### TEXTO EXTRAÍDO
┄┄┄┄┄┄┄┄┄┄┄┄┄┄┄┄┄┄┄┄

Isso tudo só ocorreu porque há uma agenda clara em que se integram as políticas econômicas, energéticas, tecnológicas, estabilidade regulatória, além de um norte político claro. Nesse contexto está o fortalecimento da ANP como agência reguladora, investimentos em tecnologia e recursos humanos, aliados a um forte crescimento do país. No aspecto energético, está clara para o mundo a decisão brasileira de ter uma matriz energética diversa, dinâmica, com o fortalecimento do usuário como eixo que norteia esse dinamismo.
Esse papel integrado só ocorre obviamente porque o Brasil está assentado em um paradigma de investimento em conhecimento – que gera a inovação. Não teríamos chegado até aqui se não fosse o conhecimento associado à exploração em águas profundas – que inaugurou o pré-sal no mundo – e o investimento na tecnologia da cana-de-açúcar – que permitiu a este país ser hoje referência internacional no setor de biocombustíveis. De fato, o mundo pode ser dividido entre países que possuem conhecimento e aqueles que não o têm. Exemplos clássicos são Japão e Tigres Asiáticos, EUA e países da Europa Ocidental, enquanto os mais recentes são os componentes do BRIC (Brasil, Rússia, Índia e China).

┄┄┄┄┄┄┄┄┄┄┄┄┄┄┄┄┄┄┄┄

### DADOS EXTRAÍDOS

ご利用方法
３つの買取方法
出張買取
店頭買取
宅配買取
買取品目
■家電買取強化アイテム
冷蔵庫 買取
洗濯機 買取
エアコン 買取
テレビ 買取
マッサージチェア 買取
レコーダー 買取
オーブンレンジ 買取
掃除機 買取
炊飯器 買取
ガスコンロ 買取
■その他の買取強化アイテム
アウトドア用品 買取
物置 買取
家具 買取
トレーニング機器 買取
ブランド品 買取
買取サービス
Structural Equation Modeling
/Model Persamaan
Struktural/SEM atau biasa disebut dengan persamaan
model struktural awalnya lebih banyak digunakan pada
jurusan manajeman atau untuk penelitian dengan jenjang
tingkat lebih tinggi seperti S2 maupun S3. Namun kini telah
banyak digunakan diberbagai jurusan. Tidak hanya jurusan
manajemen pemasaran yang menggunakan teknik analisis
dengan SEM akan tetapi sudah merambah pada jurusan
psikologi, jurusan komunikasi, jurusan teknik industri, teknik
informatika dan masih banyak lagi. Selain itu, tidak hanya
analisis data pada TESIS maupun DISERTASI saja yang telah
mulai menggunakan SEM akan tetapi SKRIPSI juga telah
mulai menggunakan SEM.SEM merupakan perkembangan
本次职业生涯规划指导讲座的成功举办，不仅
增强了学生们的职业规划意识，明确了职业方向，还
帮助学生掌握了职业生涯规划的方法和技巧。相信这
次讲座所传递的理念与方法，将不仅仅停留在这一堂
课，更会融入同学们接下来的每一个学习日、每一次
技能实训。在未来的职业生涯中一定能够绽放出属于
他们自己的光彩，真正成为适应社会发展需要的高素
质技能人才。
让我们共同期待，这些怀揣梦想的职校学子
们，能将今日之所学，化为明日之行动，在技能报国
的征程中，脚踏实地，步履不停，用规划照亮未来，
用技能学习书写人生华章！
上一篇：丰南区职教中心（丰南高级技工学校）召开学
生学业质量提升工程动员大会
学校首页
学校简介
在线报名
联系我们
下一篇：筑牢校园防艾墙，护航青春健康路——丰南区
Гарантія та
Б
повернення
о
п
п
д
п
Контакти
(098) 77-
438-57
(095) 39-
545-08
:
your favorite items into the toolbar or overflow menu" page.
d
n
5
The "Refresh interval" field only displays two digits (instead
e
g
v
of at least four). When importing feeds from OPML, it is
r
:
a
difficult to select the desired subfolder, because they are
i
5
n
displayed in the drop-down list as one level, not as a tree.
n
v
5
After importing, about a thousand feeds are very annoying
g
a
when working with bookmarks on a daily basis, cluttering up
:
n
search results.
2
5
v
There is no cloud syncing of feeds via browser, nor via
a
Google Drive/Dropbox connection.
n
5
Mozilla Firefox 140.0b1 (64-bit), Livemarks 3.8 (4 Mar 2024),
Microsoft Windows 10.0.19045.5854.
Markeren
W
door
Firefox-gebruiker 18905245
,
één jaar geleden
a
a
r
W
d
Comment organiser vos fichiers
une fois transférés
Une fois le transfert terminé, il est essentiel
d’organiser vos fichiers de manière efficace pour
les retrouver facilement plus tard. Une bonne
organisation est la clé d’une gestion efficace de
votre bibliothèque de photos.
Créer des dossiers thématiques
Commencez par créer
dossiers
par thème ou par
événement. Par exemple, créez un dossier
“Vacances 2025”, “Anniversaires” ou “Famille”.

┄┄┄┄┄┄┄┄┄┄┄┄┄┄┄┄┄┄┄┄

### AÇÃO NECESSÁRIA A
De acordo com o texto extraído, que investimento permitiu ao Brasil ser hoje referência internacional no setor de biocombustíveis?
### AÇÃO NECESSÁRIA B
Liste todos os países que o texto extraído apresenta como componentes do BRIC.
### AÇÃO NECESSÁRIA C
Indique se cada afirmação abaixo está de acordo com o texto extraído e cite as palavras do texto que decidem a resposta. (i) A exploração em águas profundas inaugurou o pré-sal no mundo. (ii) A ANP perdeu força como agência reguladora. (iii) O Japão é citado como um dos exemplos mais recentes de país que possui conhecimento.

### ESPAÇO DE RESPOSTA A
O investimento na tecnologia da cana-de-açúcar.

### ESPAÇO DE RESPOSTA B
Brasil, Rússia, Índia e China.

### ESPAÇO DE RESPOSTA C
(i) Sim: "que inaugurou o pré-sal no mundo".
(ii) Não: "o fortalecimento da ANP como agência reguladora".
(iii) Não: "Exemplos clássicos são Japão e Tigres Asiáticos".